*** Opening of Records supplied ***

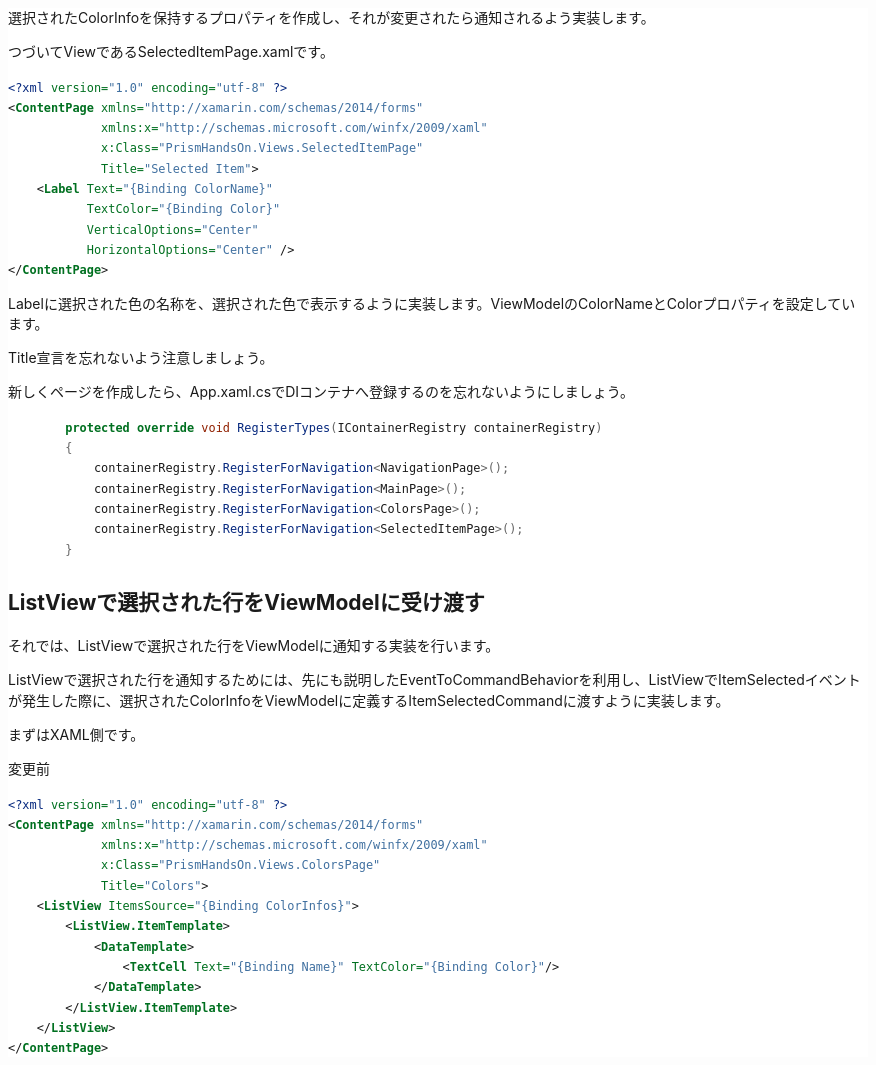 選択されたColorInfoを保持するプロパティを作成し、それが変更されたら通知されるよう実装します。

つづいてViewであるSelectedItemPage.xamlです。

```xml
<?xml version="1.0" encoding="utf-8" ?>
<ContentPage xmlns="http://xamarin.com/schemas/2014/forms"
             xmlns:x="http://schemas.microsoft.com/winfx/2009/xaml"
             x:Class="PrismHandsOn.Views.SelectedItemPage"
             Title="Selected Item">
    <Label Text="{Binding ColorName}"
           TextColor="{Binding Color}"
           VerticalOptions="Center" 
           HorizontalOptions="Center" />
</ContentPage>
```

Labelに選択された色の名称を、選択された色で表示するように実装します。ViewModelのColorNameとColorプロパティを設定しています。

Title宣言を忘れないよう注意しましょう。

新しくページを作成したら、App.xaml.csでDIコンテナへ登録するのを忘れないようにしましょう。

```cs
        protected override void RegisterTypes(IContainerRegistry containerRegistry)
        {
            containerRegistry.RegisterForNavigation<NavigationPage>();
            containerRegistry.RegisterForNavigation<MainPage>();
            containerRegistry.RegisterForNavigation<ColorsPage>();
            containerRegistry.RegisterForNavigation<SelectedItemPage>();
        }
```

## ListViewで選択された行をViewModelに受け渡す  

それでは、ListViewで選択された行をViewModelに通知する実装を行います。

ListViewで選択された行を通知するためには、先にも説明したEventToCommandBehaviorを利用し、ListViewでItemSelectedイベントが発生した際に、選択されたColorInfoをViewModelに定義するItemSelectedCommandに渡すように実装します。

まずはXAML側です。

変更前
```xml
<?xml version="1.0" encoding="utf-8" ?>
<ContentPage xmlns="http://xamarin.com/schemas/2014/forms"
             xmlns:x="http://schemas.microsoft.com/winfx/2009/xaml"
             x:Class="PrismHandsOn.Views.ColorsPage"
             Title="Colors">
    <ListView ItemsSource="{Binding ColorInfos}">
        <ListView.ItemTemplate>
            <DataTemplate>
                <TextCell Text="{Binding Name}" TextColor="{Binding Color}"/>
            </DataTemplate>
        </ListView.ItemTemplate>
    </ListView>
</ContentPage>
```
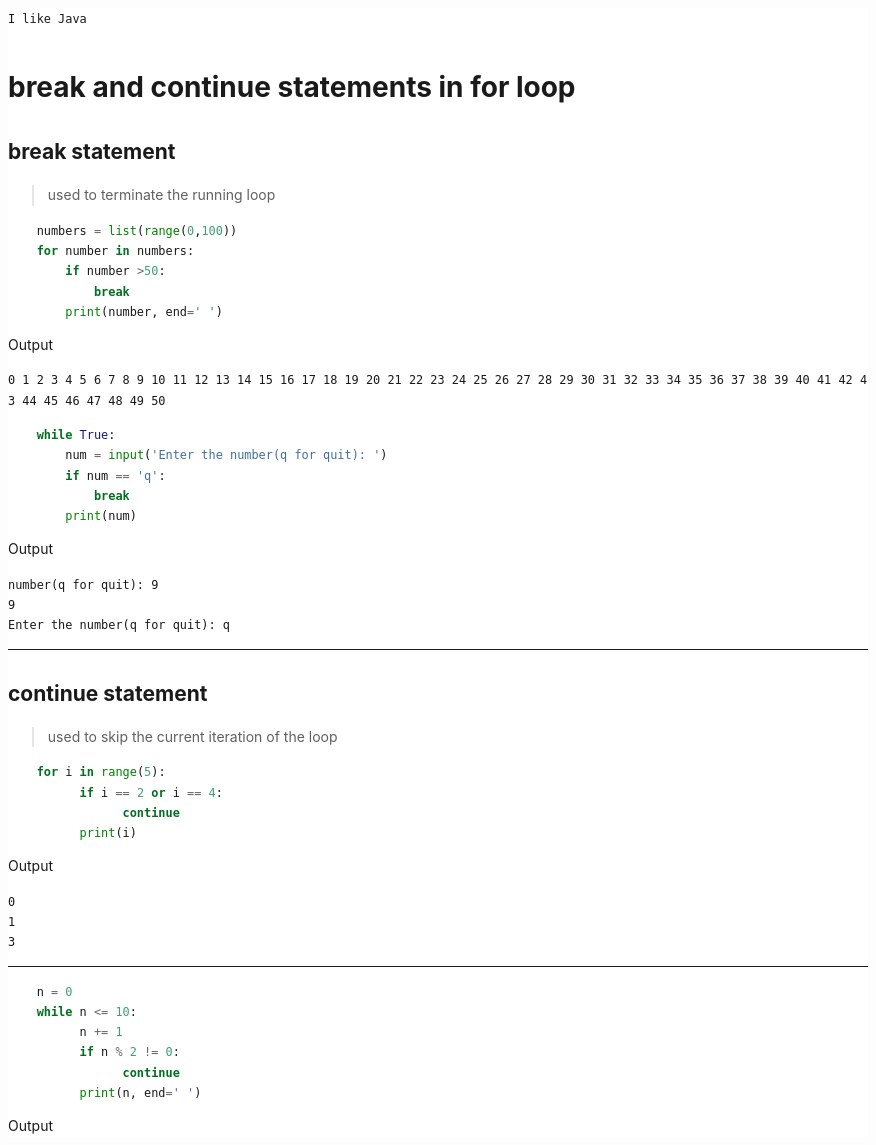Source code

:     I like Java


# break and continue statements in for loop

## break statement

> used to terminate the running loop

```python
    numbers = list(range(0,100))
    for number in numbers:
        if number >50:
            break
        print(number, end=' ')
```
Output

    0 1 2 3 4 5 6 7 8 9 10 11 12 13 14 15 16 17 18 19 20 21 22 23 24 25 26 27 28 29 30 31 32 33 34 35 36 37 38 39 40 41 42 43 44 45 46 47 48 49 50 

```python
    while True:
        num = input('Enter the number(q for quit): ')
        if num == 'q':
            break
        print(num)
```
Output

    number(q for quit): 9
    9
    Enter the number(q for quit): q

---

## continue statement

> used to skip the current iteration of the loop
```python
    for i in range(5):
          if i == 2 or i == 4:
                continue
          print(i)
```
Output

    0
    1
    3
----
```python
    n = 0
    while n <= 10:
          n += 1
          if n % 2 != 0:
                continue
          print(n, end=' ')
```
Output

*** Close of Records supplied ***

» Try it
Report all lines in the records that include the string "TextColor".

» The completed task
           TextColor="{Binding Color}"
                <TextCell Text="{Binding Name}" TextColor="{Binding Color}"/>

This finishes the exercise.